- Directed by: Ankur Kakatkar
- Written by: Ankur Kakatkar
- Screenplay by: Dr. Anil Sapkal
- Story by: Ankur Kakatkar
- Produced by: Rajkumar Sadashiv Anjute,
- Starring: Jitendra Joshi Abhijeet Khandkekar Hrishita Bhatt
- Cinematography: Kedar Gaekwad
- Music by: Nilesh Moharir
- Production company: Bramhandnayak Movies
- Release date: 3 July 2015 (Theatrical);
- Country: India
- Language: Marathi

= Dhol Taashe =

Dhol Taashe is a 2015 drama, action Marathi language film that was directed by Ankur Kakatkar. The film is got its theatrical release on 3 July 2015. It stars Abhijeet Khandkekar and Hrishitaa Bhatt with Jitendra Joshi playing a negative role. Dhol Taashe was Ankur Kakatkar's first political drama film.

==Plot==
Dhol Taashe depicts the culture of people who play the musical instruments dhol (a drum instrument) and taashe in cultural processions in Maharashtra. The main character is Amey Karkhanis (Abhijeet Khandkekar), a young man who loses his job in the IT sector due to economic recession. After losing his job, Amey involves himself with a group of "Dhol Taashe" artistes who play dhol for cultural reasons and not money. Amey tries to corporatise this cultural tradition and bring it into mainstream.

In this process, Amey files a Public Interest Litigation in court to safeguard the interests of several groups playing "Dhol Taashe". As he files a litigation, he also wins the case where a political party leader Aditya Deshmukh (Jitendra Joshi) is also safeguarded and is saved from a police arrest.

Aditya absorbs Amey into his party and they start working together.

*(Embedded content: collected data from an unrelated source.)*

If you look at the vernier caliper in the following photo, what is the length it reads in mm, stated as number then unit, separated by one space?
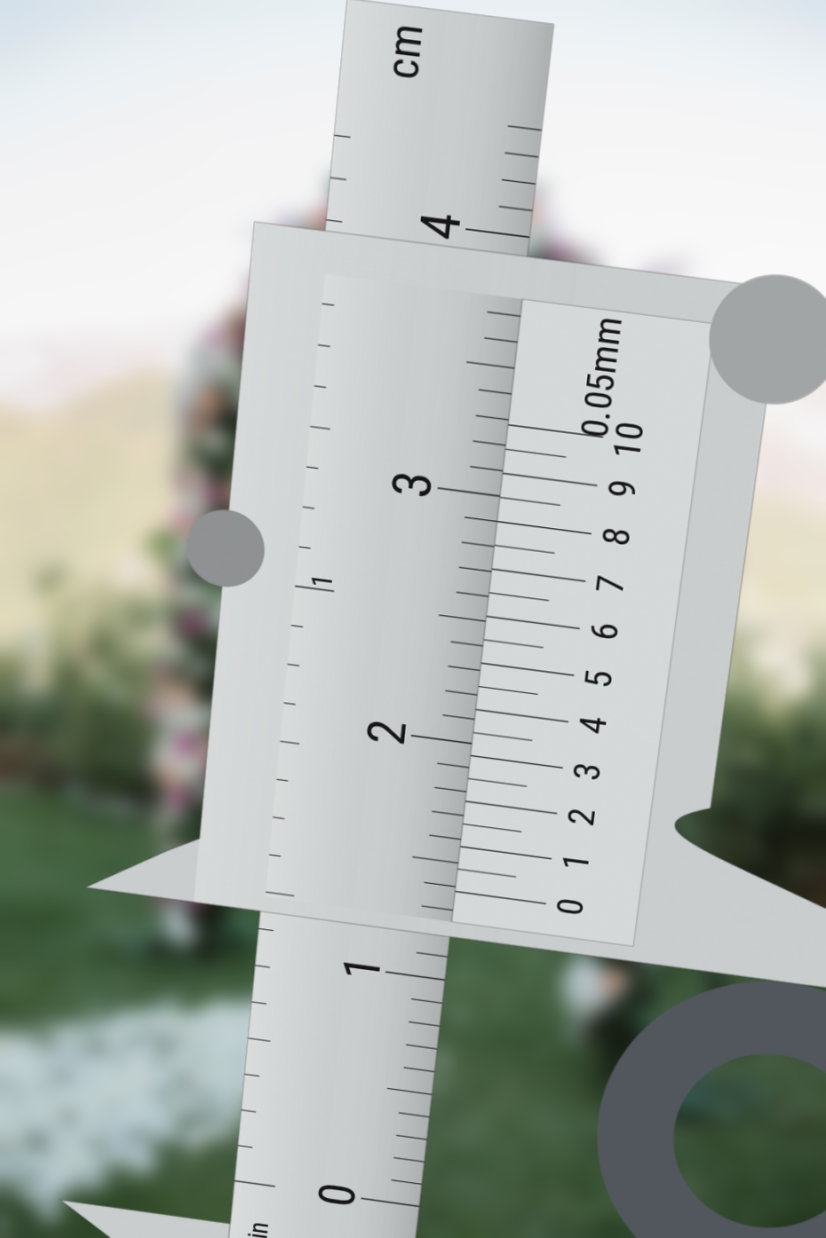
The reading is 13.80 mm
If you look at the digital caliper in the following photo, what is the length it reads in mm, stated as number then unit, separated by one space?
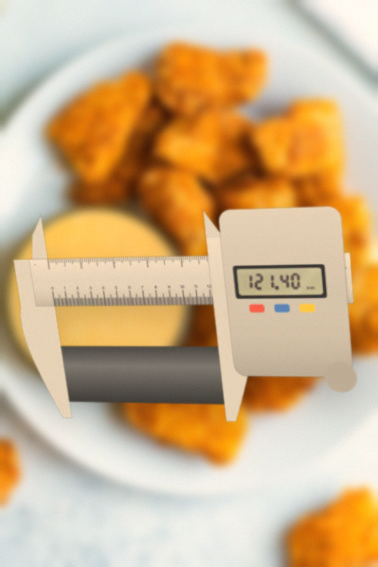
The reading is 121.40 mm
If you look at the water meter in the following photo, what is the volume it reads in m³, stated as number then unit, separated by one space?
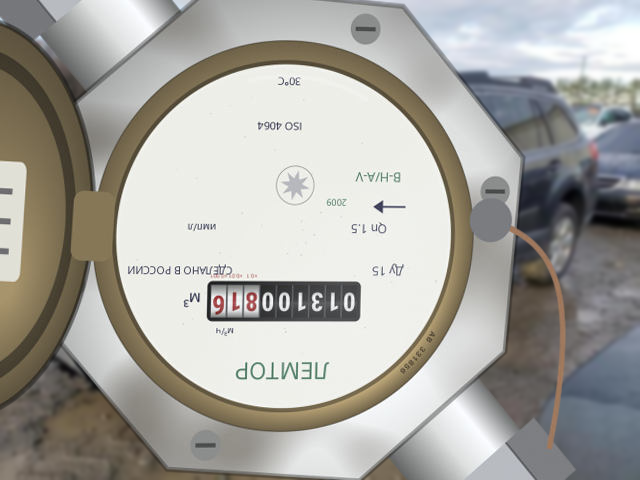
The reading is 13100.816 m³
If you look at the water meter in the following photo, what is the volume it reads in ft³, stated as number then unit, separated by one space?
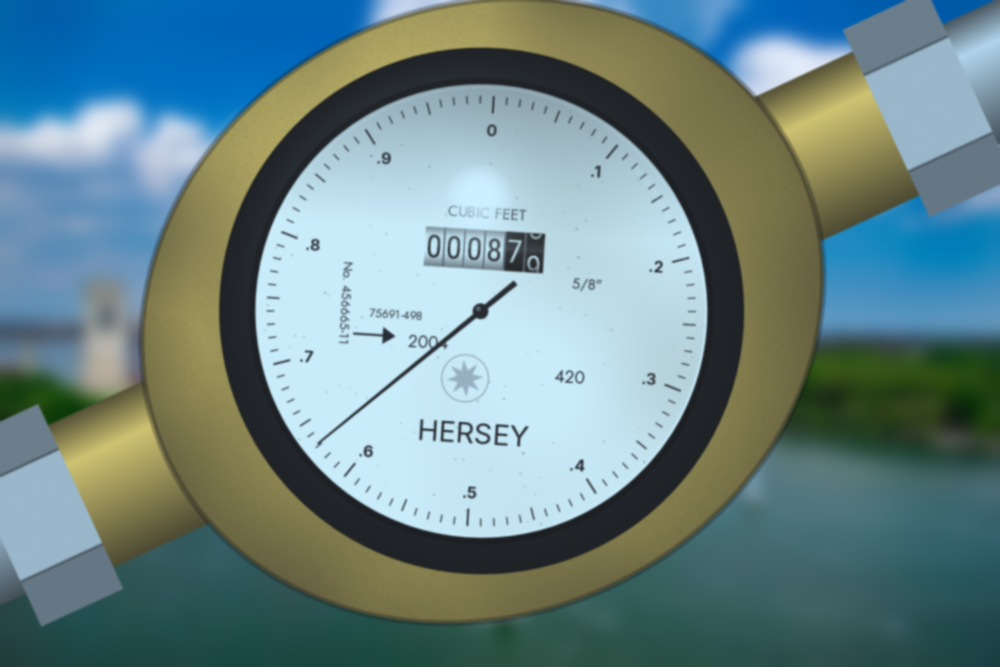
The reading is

In the process of working together a conflict arises and the film depicts the extent of violence that continues.

==Cast==
- Abhijeet Khandkekar as Amey Karkhanis
- Jitendra Joshi as Aditya Deshmukh
- Hrishita Bhatt
- Pradeep Welankar
- Ila Bhate
- Vidyadhar Joshi
- Dipen Parande as Human Resources Representative

==Critical reception==
The film received mixed reviews from critics. The Times of India rated movie with two stars saying, "The story of a youngster's dreams, aspirations and the measures he has to take to turn them into reality."